Why US Officials Are Revealing More about Cyber Ops

In this Jan. 29, 2019, photo, National Security Agency director and head of U.S. Cyber Command Gen. Paul Nakasone testifies before the Senate Intelligence Committee on Capitol Hill in Washington. AP / JOSE LUIS MAGANA, FILE 

Defense One

2:52 PM ET, Thursday January 9, 2020

It’s part of a “costly signaling” gambit. Will it deter America’s enemies?

In foreign policy, it is essential to indicate to friends and foes alike where a country’s national interests lie. Some of this is done in documents such as the National Security Strategy. But potential challengers in the international system often choose to probe whether such documents truly reflect a nation’s interests and its willingness to defend them. So states signal their resolve in various ways intended to forestall more aggressive challenges and costly defensive operations.

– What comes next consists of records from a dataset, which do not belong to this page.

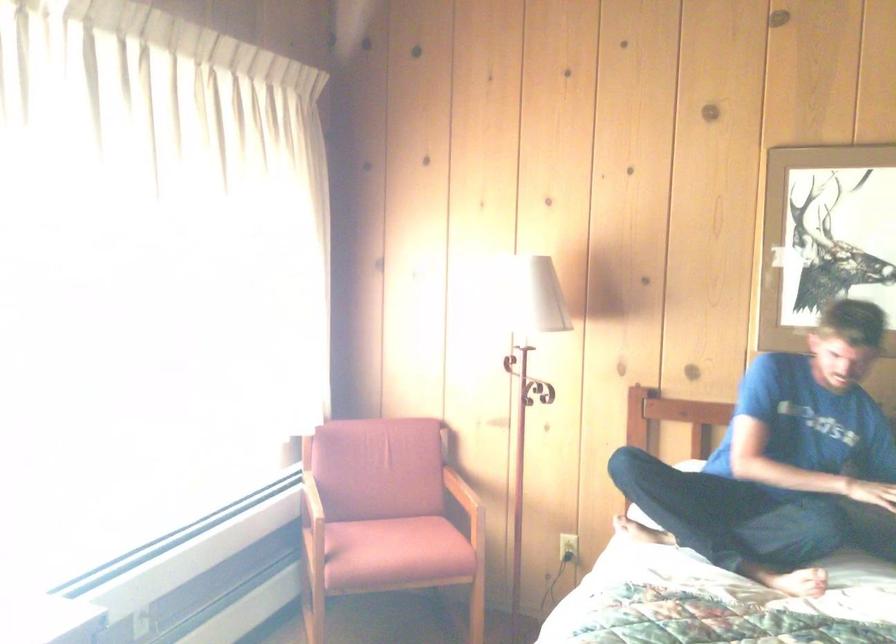
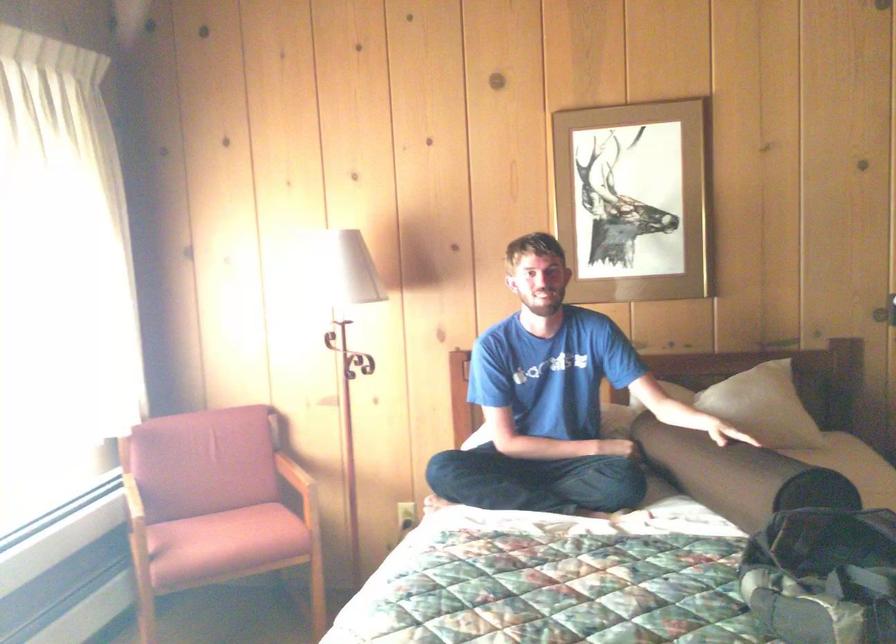
Question: How did the camera likely rotate?

Choices:
 (A) Left
 (B) Right
 (C) Up
 (D) Down

Answer: (B)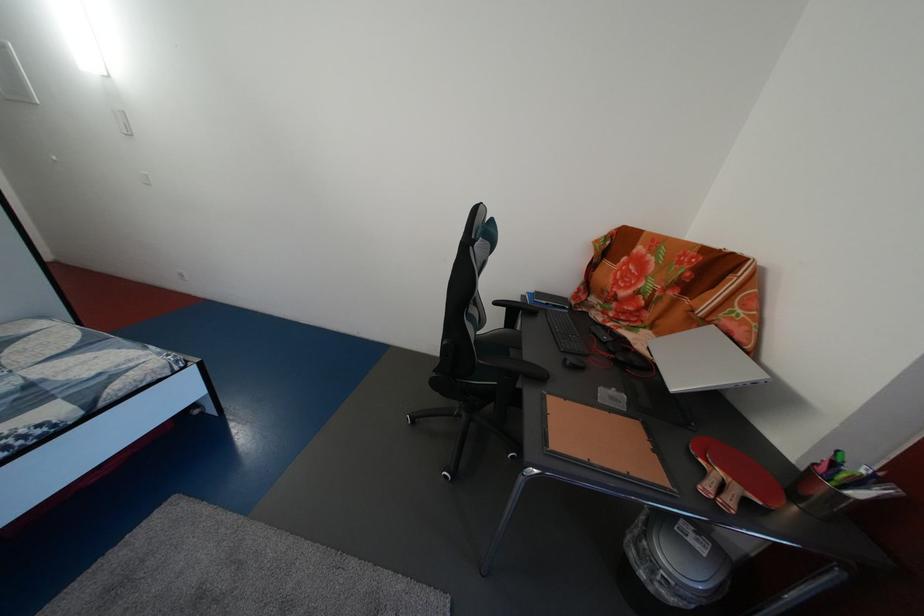
Image resolution: width=924 pixels, height=616 pixels. I want to click on white light switch, so click(123, 122).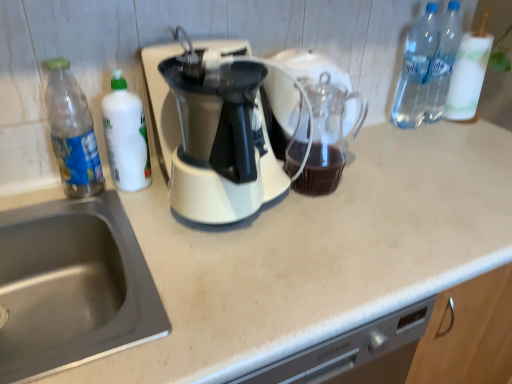
Question: Is transparent glass carafe at center taller than clear plastic bottle at upper right, the 4th bottle when ordered from left to right?

Choices:
 (A) no
 (B) yes

Answer: (A)

Question: Is transparent glass carafe at center to the left of clear plastic bottle at upper right, the first bottle from the right, from the viewer's perspective?

Choices:
 (A) yes
 (B) no

Answer: (A)

Question: From a real-world perspective, is transparent glass carafe at center on clear plastic bottle at upper right, the 4th bottle when ordered from left to right?

Choices:
 (A) no
 (B) yes

Answer: (A)

Question: Is transparent glass carafe at center not inside clear plastic bottle at upper right, the first bottle from the right?

Choices:
 (A) no
 (B) yes

Answer: (B)

Question: From the image's perspective, is transparent glass carafe at center under clear plastic bottle at upper right, the first bottle from the right?

Choices:
 (A) no
 (B) yes

Answer: (B)

Question: In terms of size, does clear plastic bottle at upper right, the 4th bottle when ordered from left to right, appear bigger or smaller than clear plastic bottles at upper right, the 3th bottle positioned from the left?

Choices:
 (A) small
 (B) big

Answer: (B)

Question: From the image's perspective, is clear plastic bottle at upper right, the first bottle from the right, above or below clear plastic bottles at upper right, placed as the 2th bottle when sorted from right to left?

Choices:
 (A) above
 (B) below

Answer: (A)

Question: In the image, is clear plastic bottle at upper right, the 4th bottle when ordered from left to right, positioned in front of or behind clear plastic bottles at upper right, placed as the 2th bottle when sorted from right to left?

Choices:
 (A) front
 (B) behind

Answer: (A)

Question: Considering the positions of point (470, 104) and point (414, 26), is point (470, 104) closer or farther from the camera than point (414, 26)?

Choices:
 (A) farther
 (B) closer

Answer: (A)

Question: Considering the positions of point (119, 264) and point (278, 332), is point (119, 264) closer or farther from the camera than point (278, 332)?

Choices:
 (A) closer
 (B) farther

Answer: (B)

Question: In the image, is stainless steel sink at lower left on the left side or the right side of beige laminate counter at center?

Choices:
 (A) left
 (B) right

Answer: (A)

Question: Considering the positions of stainless steel sink at lower left and beige laminate counter at center in the image, is stainless steel sink at lower left taller or shorter than beige laminate counter at center?

Choices:
 (A) tall
 (B) short

Answer: (B)

Question: From the image's perspective, is stainless steel sink at lower left positioned above or below beige laminate counter at center?

Choices:
 (A) below
 (B) above

Answer: (B)

Question: From the image's perspective, is stainless steel sink at lower left above or below transparent glass carafe at center?

Choices:
 (A) above
 (B) below

Answer: (B)

Question: Is stainless steel sink at lower left wider or thinner than transparent glass carafe at center?

Choices:
 (A) wide
 (B) thin

Answer: (A)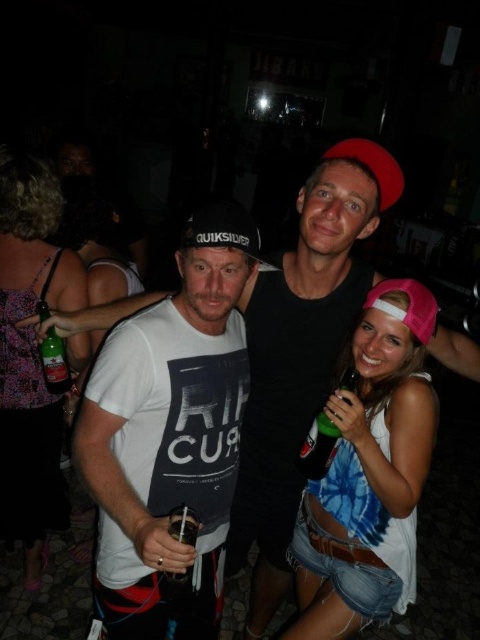
Does white matte t-shirt at center have a smaller size compared to green glass bottle at left?

Actually, white matte t-shirt at center might be larger than green glass bottle at left.

The image size is (480, 640). What do you see at coordinates (169, 432) in the screenshot? I see `white matte t-shirt at center` at bounding box center [169, 432].

Find the location of `white matte t-shirt at center`. white matte t-shirt at center is located at coordinates (169, 432).

Which is in front, point (290, 266) or point (60, 372)?

Point (290, 266) is in front.

Where is `white cotton t-shirt at center`? white cotton t-shirt at center is located at coordinates (307, 317).

Does printed fabric dress at left have a larger size compared to green matte bottle at lower right?

Indeed, printed fabric dress at left has a larger size compared to green matte bottle at lower right.

Which is behind, point (23, 480) or point (307, 470)?

Point (23, 480)

Between point (40, 481) and point (358, 380), which one is positioned in front?

Point (358, 380) is more forward.

Where is `printed fabric dress at left`? printed fabric dress at left is located at coordinates (29, 353).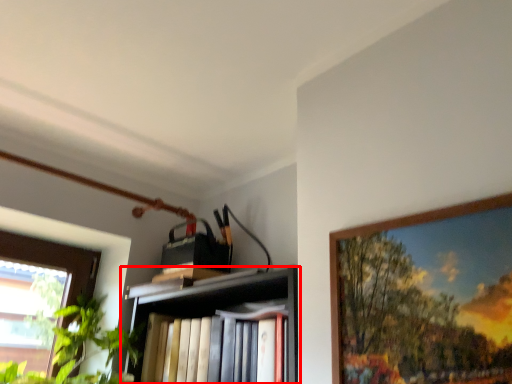
Question: From the image's perspective, what is the correct spatial positioning of shelf (annotated by the red box) in reference to picture frame?

Choices:
 (A) below
 (B) above

Answer: (A)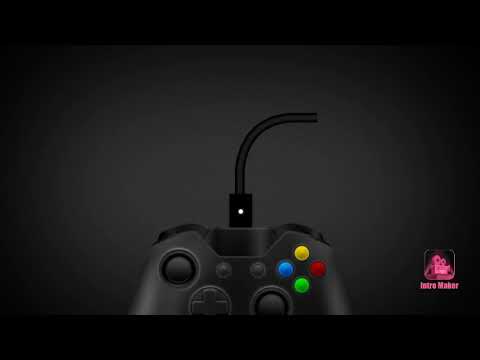
The image size is (480, 360). I want to click on cable connecter, so click(243, 208).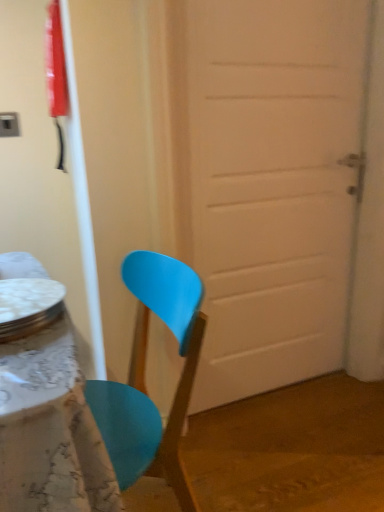
The width and height of the screenshot is (384, 512). What are the coordinates of `white matte door at center` in the screenshot? It's located at (272, 185).

The width and height of the screenshot is (384, 512). Describe the element at coordinates (272, 185) in the screenshot. I see `white matte door at center` at that location.

You are a GUI agent. You are given a task and a screenshot of the screen. Output one action in this format:
    pyautogui.click(x=<x>, y=<y>)
    Task: Click on the white matte door at center
    The height and width of the screenshot is (512, 384).
    Given the screenshot: What is the action you would take?
    pyautogui.click(x=272, y=185)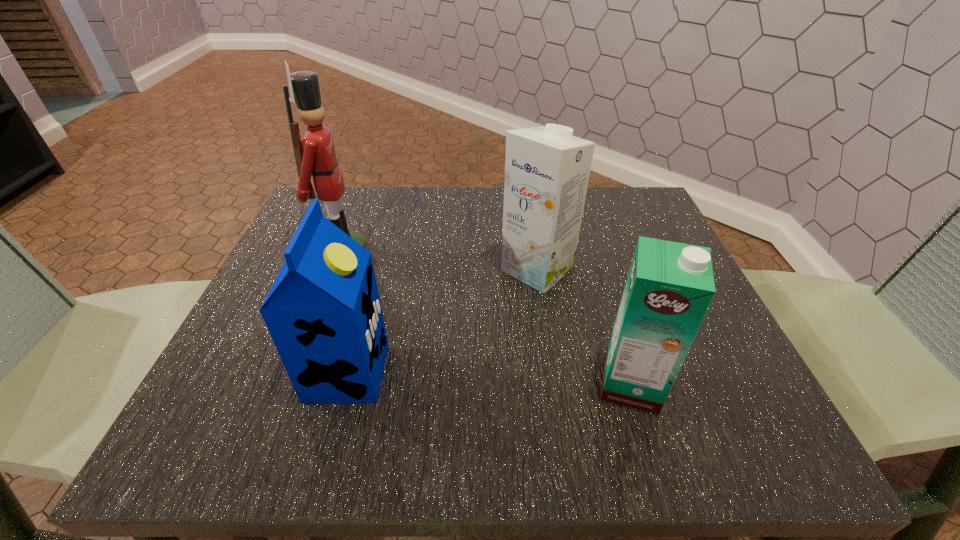
Identify the location of the tallest object. (315, 156).

Locate an element on the screen. This screenshot has width=960, height=540. the farthest carton is located at coordinates (547, 170).

Where is `the leftmost carton`? This screenshot has width=960, height=540. the leftmost carton is located at coordinates (323, 312).

You are a GUI agent. You are given a task and a screenshot of the screen. Output one action in this format:
    pyautogui.click(x=<x>, y=<y>)
    Task: Click on the blank space located on the front-facing side of the tallest object
    This screenshot has height=540, width=960.
    Given the screenshot: What is the action you would take?
    pyautogui.click(x=429, y=255)

Image resolution: width=960 pixels, height=540 pixels. Identify the location of blank space located on the front of the farthest carton. (555, 382).

At what (x,y) coordinates should I click in order to perform the action: click on vacant space located with the cap open on the leftmost carton. Please return your answer as a coordinate pair (x, y). Looking at the image, I should click on (541, 372).

Identify the location of object at the far edge. Image resolution: width=960 pixels, height=540 pixels. [315, 156].

The image size is (960, 540). I want to click on nutcracker located in the left edge section of the desktop, so click(x=315, y=156).

This screenshot has height=540, width=960. In order to click on carton located in the left edge section of the desktop in this screenshot , I will do `click(323, 312)`.

You are a GUI agent. You are given a task and a screenshot of the screen. Output one action in this format:
    pyautogui.click(x=<x>, y=<y>)
    Task: Click on the object present at the right edge
    The width and height of the screenshot is (960, 540).
    Given the screenshot: What is the action you would take?
    pyautogui.click(x=670, y=285)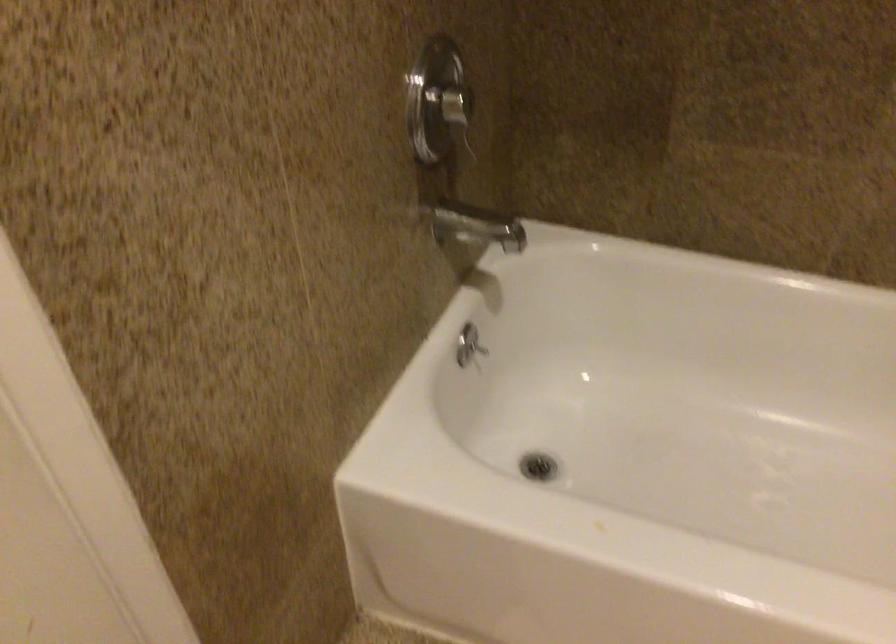
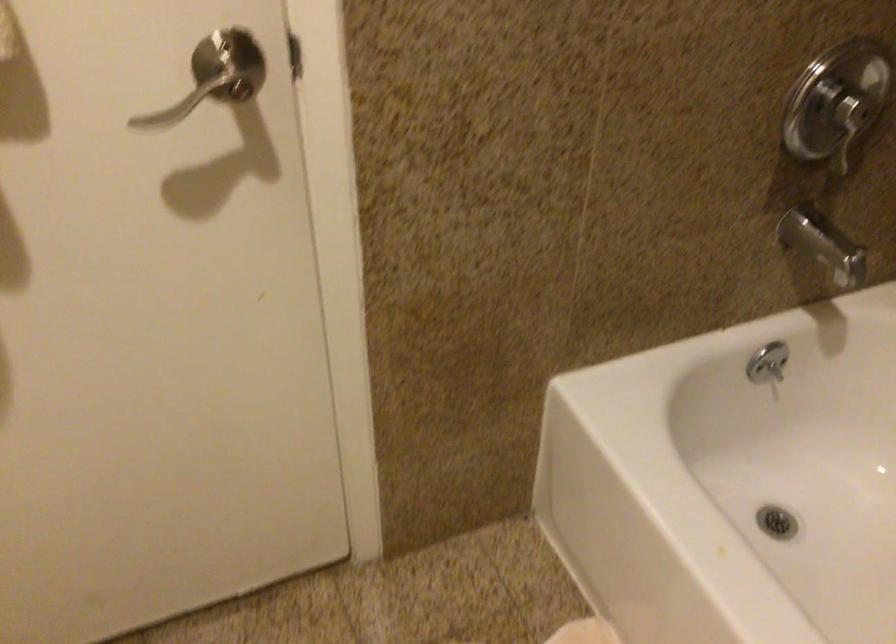
In the second image, find the point that corresponds to point 540,471 in the first image.

(776, 522)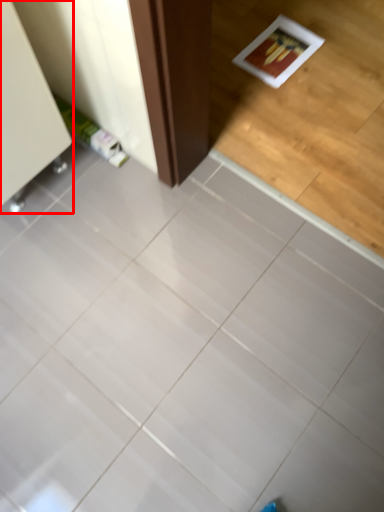
Question: From the image's perspective, what is the correct spatial relationship of furniture (annotated by the red box) in relation to ceramic tile?

Choices:
 (A) below
 (B) above

Answer: (B)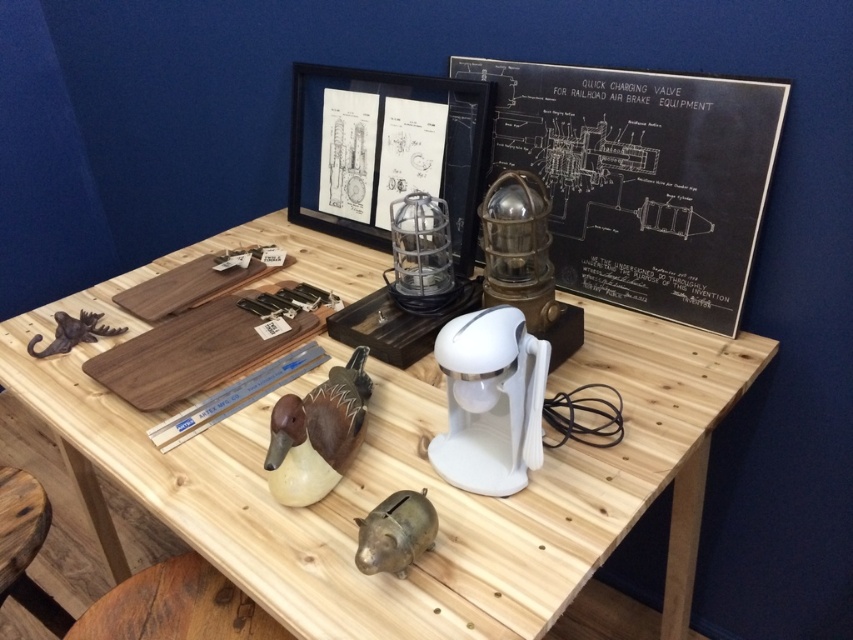
Question: Which object is the closest to the blackboard at upper right?

Choices:
 (A) natural wood table at center
 (B) brown matte duck at center
 (C) black paperboard at center

Answer: (C)

Question: Can you confirm if black paperboard at center is smaller than brass piggy bank at center?

Choices:
 (A) yes
 (B) no

Answer: (B)

Question: Can you confirm if black paperboard at center is positioned to the right of brown matte duck at center?

Choices:
 (A) no
 (B) yes

Answer: (B)

Question: Which of the following is the farthest from the observer?

Choices:
 (A) brass piggy bank at center
 (B) blackboard at upper right
 (C) brown matte duck at center
 (D) natural wood table at center

Answer: (B)

Question: Which object is the farthest from the brass piggy bank at center?

Choices:
 (A) brown matte hook at left
 (B) brown matte duck at center

Answer: (A)

Question: Can you confirm if blackboard at upper right is positioned to the left of brown matte duck at center?

Choices:
 (A) no
 (B) yes

Answer: (A)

To prove they are not bluffing, states sometimes send “costly signals” — ones that impose some cost on the sender. This is what the Trump administration is doing when it publicizes various cyber activities against, say, Iran or Russia. Cyber tools and networks are a limited commodity; publicizing them makes them harder to use a second time. The hope is that burning this scarce commodity will persuade potential challengers of American resolve.

Most of the information we have about recent U.S. cyber activities has come from unnamed, but likely authorized, government sources. These choreographed disclosures allow the Trump administration to signal to adversaries that it views certain actions as infringing upon U.S. national interests — yet they also create plausible deniability that keeps the administration’s options open and its domestic political risks down.